Now there’s no excuse for not doing what you said you’d do with Cortana snooping on your emails
Can you imagine this:
You promised your girlfriend/boyfriend last week, in an email, that you’d accompany him/her to the gym (you put on a ton of weight over the holidays). You never made it to the appointment.
“I forgot,” you tell your loved one.
“Impossible,” is the reply you’re met with. “Cortana would have reminded you.”
This is a possible scenario if you decide to allow Microsoft’s digital assistant freedom to roam around your PC, letting you know what you’ve forgotten, promised and abandoned. Part of Microsoft’s update for Windows 10, first to members of the Insider Program and later to all Windows 10 users, is making Cortana a little bit more indispensable in that she will make sure you meet all your commitments. The voice assistant will do this by scanning your emails.
In a blog post describing how Cortana can help you meet all your commitments, Marcus Ash, group program manager of Cortana, said, “Microsoft Research (MSR) was pursuing an intriguing and powerful idea around this challenge — automatically recognizing when people make commitments to one another in email messages and providing reminders.”

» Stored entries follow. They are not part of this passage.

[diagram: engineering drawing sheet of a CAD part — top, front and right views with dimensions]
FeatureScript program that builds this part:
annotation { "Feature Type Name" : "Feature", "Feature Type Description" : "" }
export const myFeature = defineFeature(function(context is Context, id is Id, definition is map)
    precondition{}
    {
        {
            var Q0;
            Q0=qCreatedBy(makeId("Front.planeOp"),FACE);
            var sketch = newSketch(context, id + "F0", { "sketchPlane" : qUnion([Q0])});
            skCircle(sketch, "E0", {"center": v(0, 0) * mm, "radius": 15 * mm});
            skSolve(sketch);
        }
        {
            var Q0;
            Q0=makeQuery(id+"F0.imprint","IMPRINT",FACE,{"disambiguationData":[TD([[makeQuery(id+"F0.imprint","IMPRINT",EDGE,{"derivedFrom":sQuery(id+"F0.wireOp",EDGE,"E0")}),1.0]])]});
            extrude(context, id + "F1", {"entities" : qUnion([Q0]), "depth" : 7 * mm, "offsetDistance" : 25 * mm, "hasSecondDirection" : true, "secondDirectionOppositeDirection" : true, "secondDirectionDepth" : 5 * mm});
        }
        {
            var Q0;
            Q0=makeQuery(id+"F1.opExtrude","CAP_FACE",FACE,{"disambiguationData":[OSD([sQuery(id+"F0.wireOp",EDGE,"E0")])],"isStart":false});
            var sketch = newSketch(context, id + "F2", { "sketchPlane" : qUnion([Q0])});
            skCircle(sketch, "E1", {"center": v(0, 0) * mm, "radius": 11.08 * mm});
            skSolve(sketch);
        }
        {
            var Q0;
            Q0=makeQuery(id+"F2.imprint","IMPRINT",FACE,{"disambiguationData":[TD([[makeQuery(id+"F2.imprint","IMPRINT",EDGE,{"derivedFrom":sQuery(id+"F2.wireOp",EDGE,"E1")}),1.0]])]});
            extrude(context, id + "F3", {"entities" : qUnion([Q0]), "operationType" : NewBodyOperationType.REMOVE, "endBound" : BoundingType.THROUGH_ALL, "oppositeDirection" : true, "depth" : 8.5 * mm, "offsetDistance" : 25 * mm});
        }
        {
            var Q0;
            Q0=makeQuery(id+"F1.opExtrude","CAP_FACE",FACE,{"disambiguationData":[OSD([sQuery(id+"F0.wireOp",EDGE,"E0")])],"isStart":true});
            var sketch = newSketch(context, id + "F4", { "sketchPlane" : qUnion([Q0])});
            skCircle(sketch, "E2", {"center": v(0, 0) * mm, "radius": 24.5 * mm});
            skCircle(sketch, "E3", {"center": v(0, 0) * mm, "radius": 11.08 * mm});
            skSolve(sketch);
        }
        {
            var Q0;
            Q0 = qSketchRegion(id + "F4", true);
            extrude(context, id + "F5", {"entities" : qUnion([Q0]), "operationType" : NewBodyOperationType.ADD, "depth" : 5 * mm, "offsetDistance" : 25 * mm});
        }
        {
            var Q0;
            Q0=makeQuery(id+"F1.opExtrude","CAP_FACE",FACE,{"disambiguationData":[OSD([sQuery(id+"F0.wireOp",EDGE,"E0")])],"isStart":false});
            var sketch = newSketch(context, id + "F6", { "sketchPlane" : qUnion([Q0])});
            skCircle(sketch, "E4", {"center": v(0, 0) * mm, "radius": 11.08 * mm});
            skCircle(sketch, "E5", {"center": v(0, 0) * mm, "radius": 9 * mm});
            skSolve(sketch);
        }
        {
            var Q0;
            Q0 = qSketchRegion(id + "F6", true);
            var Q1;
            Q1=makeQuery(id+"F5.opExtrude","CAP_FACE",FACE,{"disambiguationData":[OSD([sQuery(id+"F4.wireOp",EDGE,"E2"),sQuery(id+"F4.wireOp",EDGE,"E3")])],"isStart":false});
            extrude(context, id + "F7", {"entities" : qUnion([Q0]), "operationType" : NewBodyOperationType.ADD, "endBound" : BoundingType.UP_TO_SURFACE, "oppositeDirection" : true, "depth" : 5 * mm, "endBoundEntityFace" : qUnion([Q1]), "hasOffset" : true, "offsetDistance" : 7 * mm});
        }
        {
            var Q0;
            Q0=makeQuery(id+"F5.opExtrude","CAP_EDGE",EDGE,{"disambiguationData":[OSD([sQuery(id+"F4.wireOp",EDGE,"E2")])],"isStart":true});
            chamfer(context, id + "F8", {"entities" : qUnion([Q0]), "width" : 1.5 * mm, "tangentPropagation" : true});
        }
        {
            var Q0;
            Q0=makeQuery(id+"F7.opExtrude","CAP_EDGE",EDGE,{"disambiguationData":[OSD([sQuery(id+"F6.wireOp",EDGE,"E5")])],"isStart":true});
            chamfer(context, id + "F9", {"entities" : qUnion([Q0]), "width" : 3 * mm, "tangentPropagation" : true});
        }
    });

The feature, if used solely for work purposes could prove very useful. Think of all those deadlines you’ve missed, appointments you’ve forgotten about, projects you said you’d start but got lost under thousands of emails. Less formally, think about how many parties, coffees, movies you’ve forgotten about, people you never picked up, or concerts you said you’d go to but only remembered when it was too late. Personally speaking, many of us need a digital assistant.
A problem, of course — as mentioned above — is that there will be little excuse for forgetting anything. Users will undoubtedly have the option to turn off Cortana’s commitment function, but employees, or even lovers, might not be keen on that idea. The irony is: The better Cortana gets, the more help it offers, the more gratitude you will have for your assistant. But at the same time there will always be a certain amount of freedom you lose and certainly less room for mistakes on your part.
The current update is available to Windows Insiders in the U.S. and U.K. only, but it’s likely it will become widely available soon.